The majority of the externally assessed work is the IB exams that our students will be writing in May. Most questions they answer on their IB exams will be in the form of essays, regardless of which IB subject is being examined. This approach gives students more of an opportunity to explain what they know about a given topic rather than demonstrating what they don’t know by bubbling in answers on a multiple choice exam.
In addition, most IB subject exams are divided into two or three different parts or “papers.” Usually, these papers are written on two consecutive days: the afternoon of the first designated exam date and the morning of the next date.
After each paper of the subject exam is completed by the students, the “scripts” (written answers) are sent to the assigned examiners. Each separate paper of a subject exam is assessed by a different examiner.

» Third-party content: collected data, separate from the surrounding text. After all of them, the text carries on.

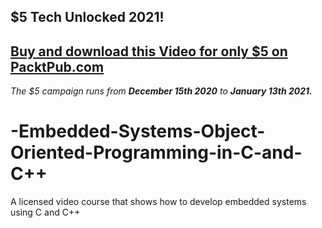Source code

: ## $5 Tech Unlocked 2021!
[Buy and download this Video for only $5 on PacktPub.com](https://www.packtpub.com/product/embedded-systems-object-oriented-programming-in-c-and-c-video/9781800563148)
-----
*The $5 campaign         runs from __December 15th 2020__ to __January 13th 2021.__*

# -Embedded-Systems-Object-Oriented-Programming-in-C-and-C++
A licensed video course that shows how to develop embedded systems using C and C++
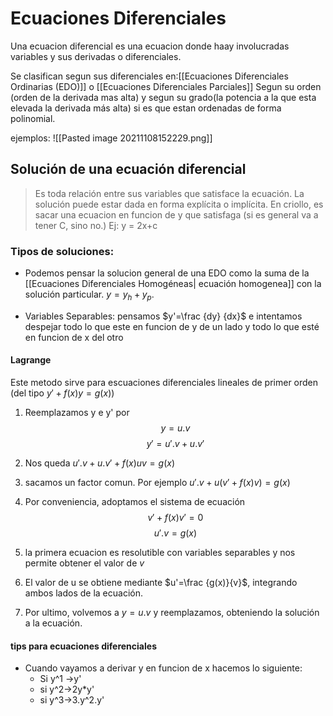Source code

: # Ecuaciones Diferenciales
Una ecuacion diferencial es una ecuacion donde haay involucradas variables y sus derivadas o diferenciales. 

Se clasifican segun sus diferenciales en:[[Ecuaciones Diferenciales Ordinarias (EDO)]] o [[Ecuaciones Diferenciales Parciales]]
Segun su orden (orden de la derivada mas alta) y segun su grado(la potencia a la que esta elevada la derivada más alta) si es que estan ordenadas de forma polinomial.


ejemplos:
![[Pasted image 20211108152229.png]]

## Solución de una ecuación diferencial
 > Es toda relación entre sus variables que satisface la ecuación. La solución puede estar dada en forma explícita o implícita. En criollo, es sacar una ecuacion en funcion de y que satisfaga (si es general va a tener C, sino no.) Ej: y = 2x+c

### Tipos de soluciones:

- Podemos pensar la solucion general de una EDO como la suma de la [[Ecuaciones Diferenciales Homogéneas| ecuación homogenea]] con la solución particular. $y = y_h + y_p$.

- Variables Separables: pensamos $y'=\frac {dy} {dx}$ e intentamos despejar todo lo que este en funcion de y de un lado y todo lo que esté en funcion de x del otro

#### Lagrange
Este metodo sirve para escuaciones diferenciales lineales de primer orden (del tipo $y'+f(x)y=g(x))$
1) Reemplazamos y e y' por
$$y = u.v$$
$$y'=u'.v+u.v'$$

2) Nos queda $u'.v+u.v'+f(x)uv=g(x)$
3) sacamos un factor comun. Por ejemplo $u'.v+u(v'+f(x)v)=g(x)$
4) Por conveniencia, adoptamos el sistema de ecuación
$$v'+f(x)v'=0$$
$$u'.v=g(x)$$
5) la primera ecuacion es resolutible con variables separables y nos permite obtener el valor de $v$
6) El valor de u se obtiene mediante $u'=\frac {g(x)}{v}$, integrando ambos lados de la ecuación. 
7) Por ultimo, volvemos a $y=u.v$ y reemplazamos, obteniendo la solución  a la ecuación.


#### tips para ecuaciones diferenciales
 - Cuando vayamos a derivar y en funcion de x hacemos lo siguiente:
 	- Si y^1 ->y'
 	- si y^2->2y*y'
 	- si y^3->3.y^2.y'


 
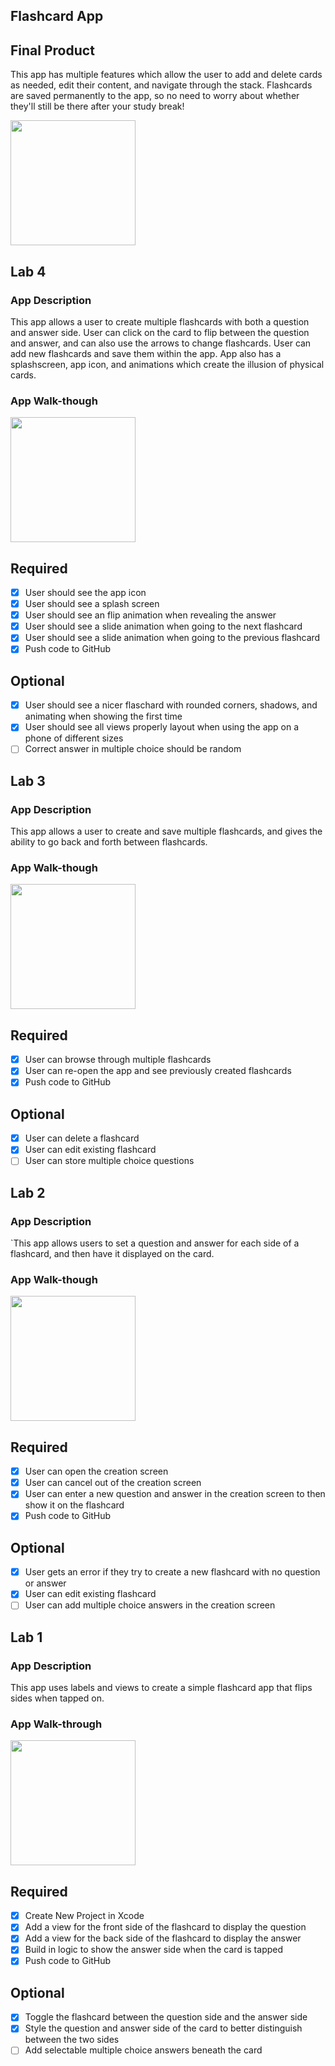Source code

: ## Flashcard App

## Final Product
This app has multiple features which allow the user to add and delete cards as needed, edit their content, and navigate through the stack. Flashcards are saved permanently to the app, so no need to worry about whether they'll still be there after your study break!

<img src="http://g.recordit.co/q4fzQbCrAb.gif" width=200><br>

## Lab 4

### App Description
This app allows a user to create multiple flashcards with both a question and answer side. User can click on the card to flip between the question and answer, and can also use the arrows to change flashcards. User can add new flashcards and save them within the app. App also has a splashscreen, app icon, and animations which create the illusion of physical cards.

### App Walk-though

<img src="http://g.recordit.co/FZslZopca4.gif" width=200><br>

## Required
- [x] User should see the app icon 
- [x] User should see a splash screen
- [x] User should see an flip animation when revealing the answer
- [x] User should see a slide animation when going to the next flashcard
- [x] User should see a slide animation when going to the previous flashcard
- [x] Push code to GitHub
## Optional
- [x] User should see a nicer flaschard with rounded corners, shadows, and animating when showing the first time
- [x] User should see all views properly layout when using the app on a phone of different sizes
- [ ] Correct answer in multiple choice should be random

## Lab 3

### App Description
This app allows a user to create and save multiple flashcards, and gives the ability to go back and forth between flashcards.

### App Walk-though

<img src="http://g.recordit.co/Q7ap0vjQOH.gif" width=200><br>

## Required
- [x] User can browse through multiple flashcards
- [x] User can re-open the app and see previously created flashcards
- [x] Push code to GitHub
## Optional
- [x] User can delete a flashcard
- [x] User can edit existing flashcard
- [ ] User can store multiple choice questions

## Lab 2

### App Description
`This app allows users to set a question and answer for each side of a flashcard, and then have it displayed on the card.

### App Walk-though

<img src="http://g.recordit.co/yNttqMSNb4.gif" width=200><br>

## Required
- [x] User can open the creation screen
- [x] User can cancel out of the creation screen
- [x] User can enter a new question and answer in the creation screen to then show it on the flashcard
- [x] Push code to GitHub
## Optional
- [x] User gets an error if they try to create a new flashcard with no question or answer
- [x] User can edit existing flashcard
- [ ] User can add multiple choice answers in the creation screen

## Lab 1

### App Description
This app uses labels and views to create a simple flashcard app that flips sides when tapped on.

### App Walk-through

<img src="http://g.recordit.co/AqlAvb5mkN.gif" width=200><br>

## Required
- [x] Create New Project in Xcode
- [x] Add a view for the front side of the flashcard to display the question
- [x] Add a view for the back side of the flashcard to display the answer
- [x] Build in logic to show the answer side when the card is tapped
- [x] Push code to GitHub
## Optional
- [x] Toggle the flashcard between the question side and the answer side
- [x] Style the question and answer side of the card to better distinguish between the two sides
- [ ] Add selectable multiple choice answers beneath the card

When all examiners have finished assessing the papers sent them, they, in turn, send the marked scripts to Cardiff, where IBCA reviews and tabulates the marks for each student in each subject.
As with the internal assessment marks of IB teachers being checked for validity, so are those of the IB examiners. After a grade award committee review, final results are published early in July.
IB assessment system is a very well thought out program of quality control which encourages both students and teachers to pursue high, but very reachable international academic standards.
Some courses are designated AP/IB. In these cases one year of the two-year course will be an AP class. Students will be required to take the AP test upon completion of the AP class in the first year and the IB test at the end of the second year.